### Supplied information
+ + + +

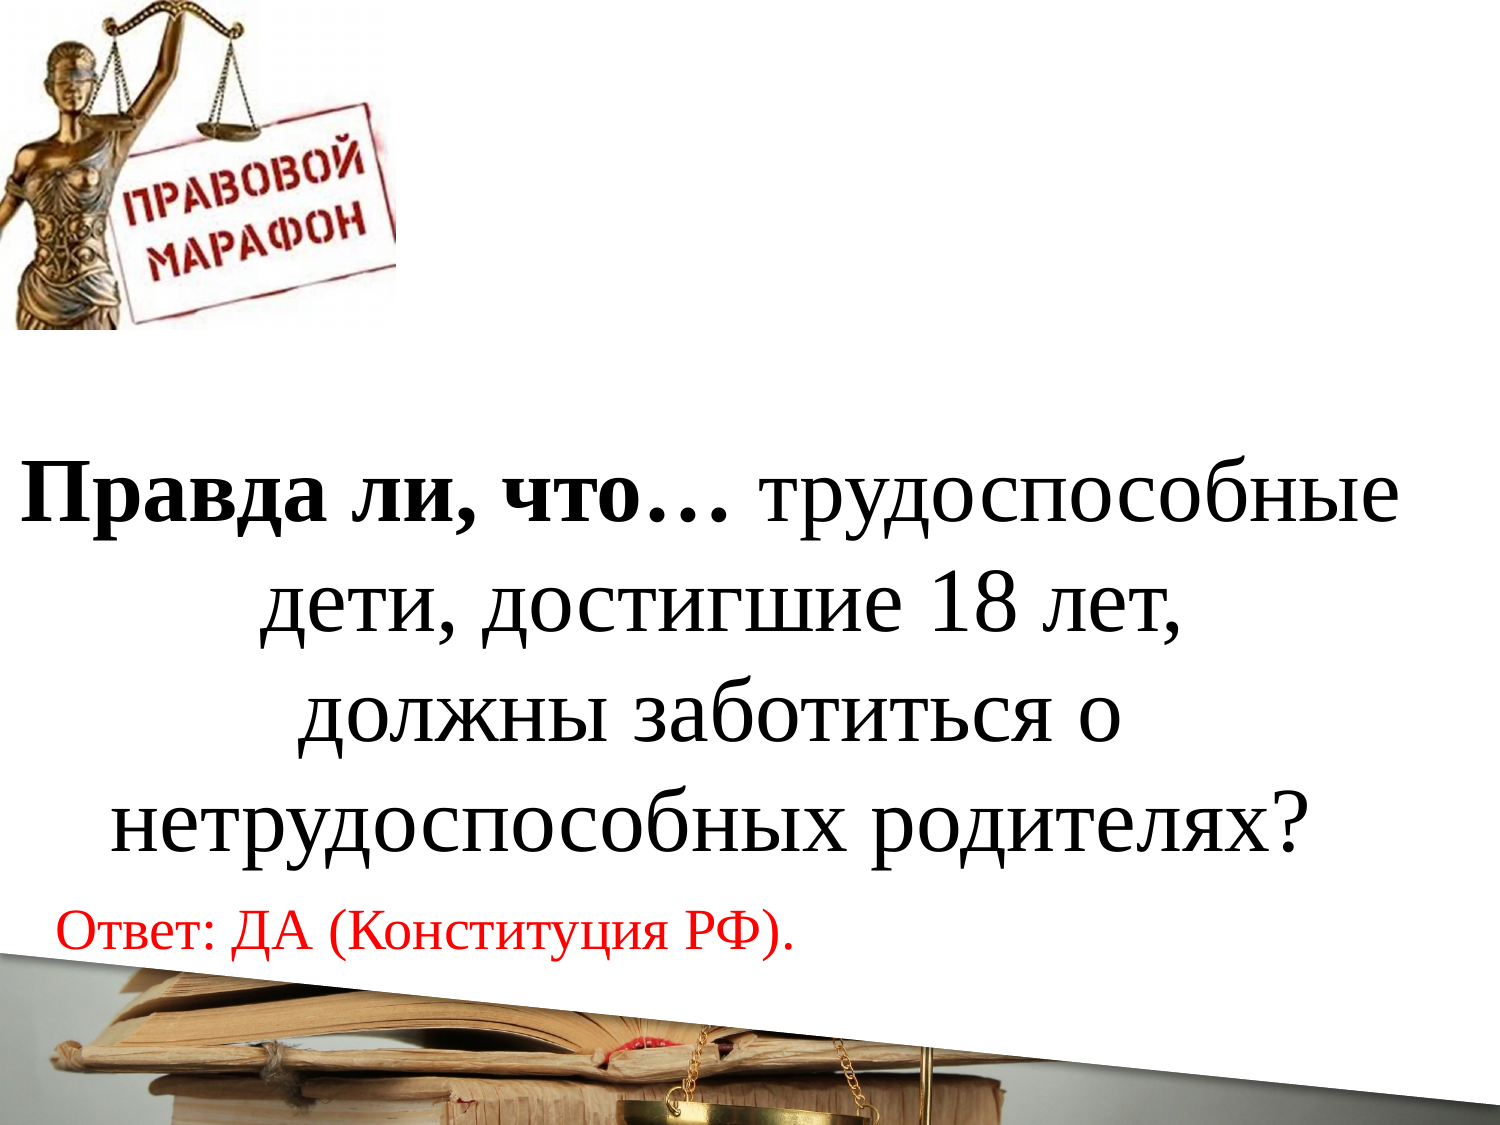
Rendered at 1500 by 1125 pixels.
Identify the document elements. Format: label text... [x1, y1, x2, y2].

picture [0, 0, 396, 330]
text_box Правда ли, что… трудоспособные дети, достигшие 18 лет, должны заботиться о нетрудоспособных родителях? [5, 422, 1418, 878]
picture [0, 954, 1500, 1125]
text_box Ответ: ДА (Конституция РФ). [40, 883, 811, 969]
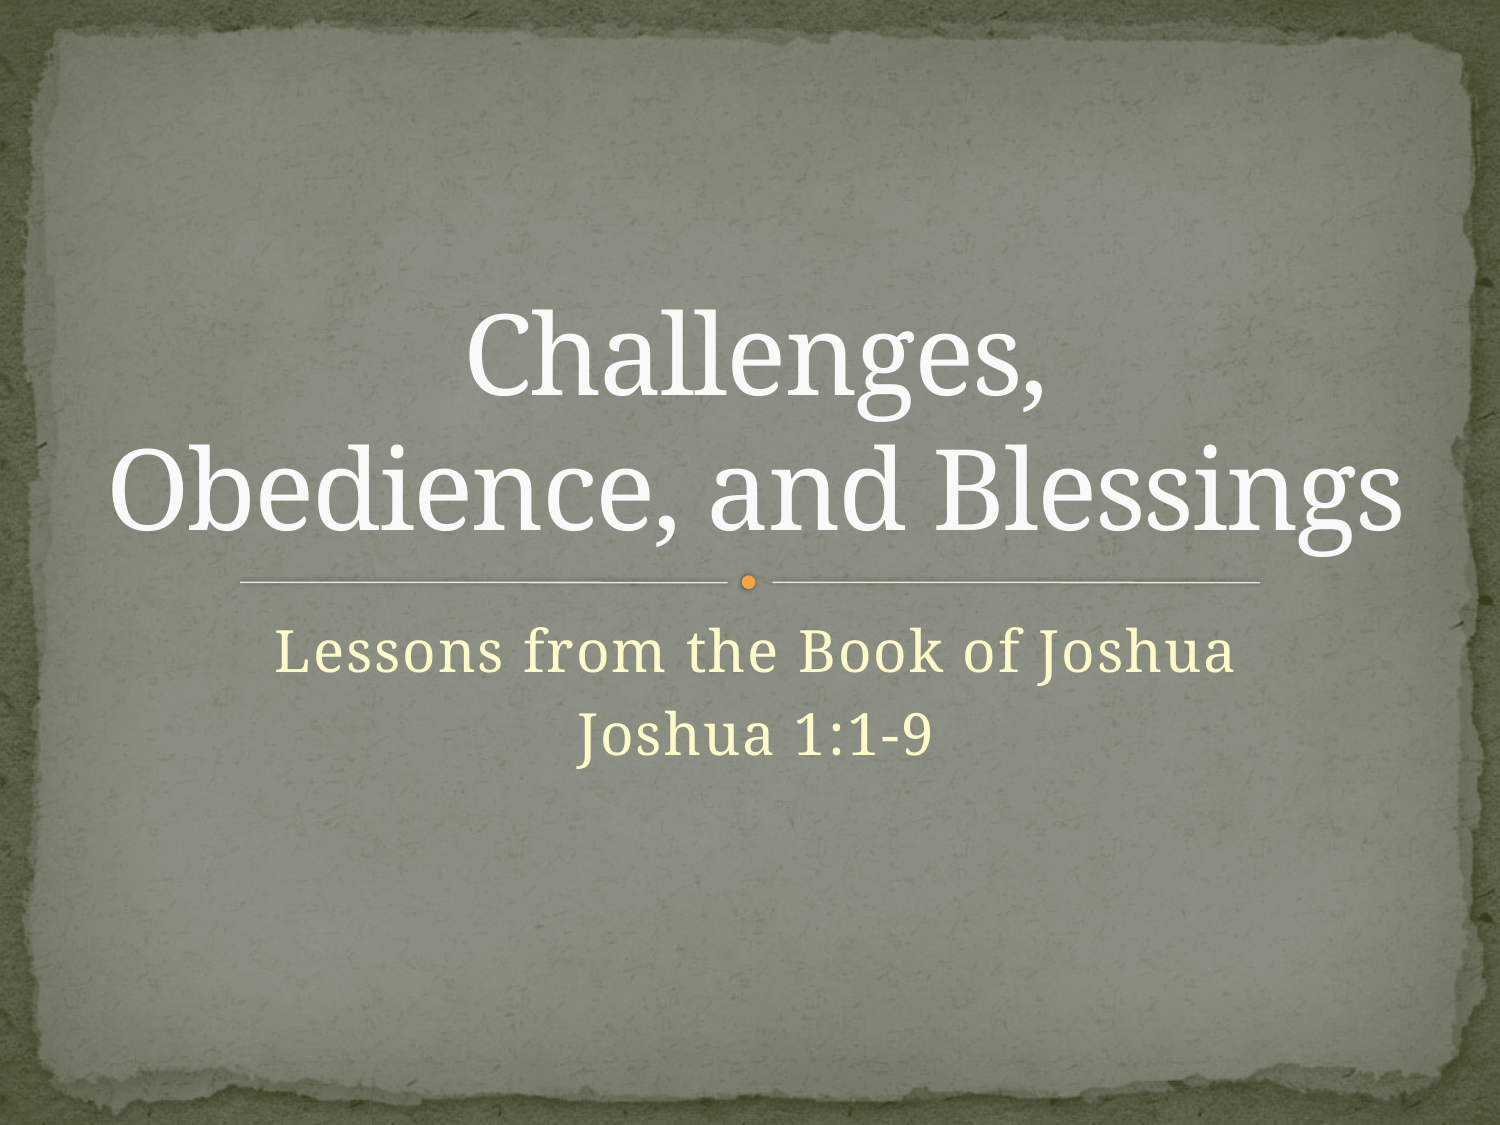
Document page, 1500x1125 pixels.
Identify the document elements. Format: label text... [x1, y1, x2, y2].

title Challenges, Obedience, and Blessings [74, 235, 1438, 561]
subtitle Lessons from the Book of Joshua Joshua 1:1-9 [75, 606, 1438, 795]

+ + + +

### Problem to solve
From the first line to the last, retype the data exactly, but omit every image.

### Exercise output
Rendered at 1500 by 1125 pixels.
Identify the document elements. Format: label text... [x1, y1, x2, y2].

picture [0, 0, 396, 330]
text_box Правда ли, что… трудоспособные дети, достигшие 18 лет, должны заботиться о нетрудоспособных родителях? [5, 422, 1418, 878]
picture [0, 954, 1500, 1125]
text_box Ответ: ДА (Конституция РФ). [40, 883, 811, 969]
Document page, 1500x1125 pixels.
Identify the document elements. Format: label text... [x1, y1, x2, y2].

title Challenges, Obedience, and Blessings [74, 235, 1438, 561]
subtitle Lessons from the Book of Joshua Joshua 1:1-9 [75, 606, 1438, 795]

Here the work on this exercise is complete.